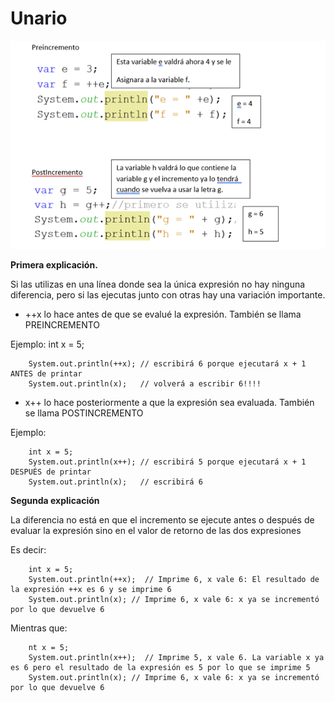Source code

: # Unario

![operador unario](/imagenesjava/operadorunario.png "FOTO")

**Primera explicación.**

Si las utilizas en una línea donde sea la única expresión no hay ninguna diferencia, pero si las ejecutas junto con otras hay una variación importante.

* ++x lo hace antes de que se evalué la expresión. También se llama PREINCREMENTO


Ejemplo:
int x = 5;

        System.out.println(++x); // escribirá 6 porque ejecutará x + 1 ANTES de printar
        System.out.println(x);   // volverá a escribir 6!!!!

* x++ lo hace posteriormente a que la expresión sea evaluada. También se llama POSTINCREMENTO

Ejemplo:

        int x = 5;
        System.out.println(x++); // escribirá 5 porque ejecutará x + 1 DESPUÉS de printar
        System.out.println(x);   // escribirá 6


**Segunda explicación**

La diferencia no está en que el incremento se ejecute antes o después de evaluar la expresión sino en el valor de retorno de las dos expresiones

Es decir:

        int x = 5;
        System.out.println(++x);  // Imprime 6, x vale 6: El resultado de la expresión ++x es 6 y se imprime 6
        System.out.println(x); // Imprime 6, x vale 6: x ya se incrementó por lo que devuelve 6

Mientras que:


        nt x = 5;
        System.out.println(x++);  // Imprime 5, x vale 6. La variable x ya es 6 pero el resultado de la expresión es 5 por lo que se imprime 5
        System.out.println(x); // Imprime 6, x vale 6: x ya se incrementó por lo que devuelve 6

- - -

Wherever the word "explicación" occurs in a line of the listing, copy that line.

**Primera explicación.**
**Segunda explicación**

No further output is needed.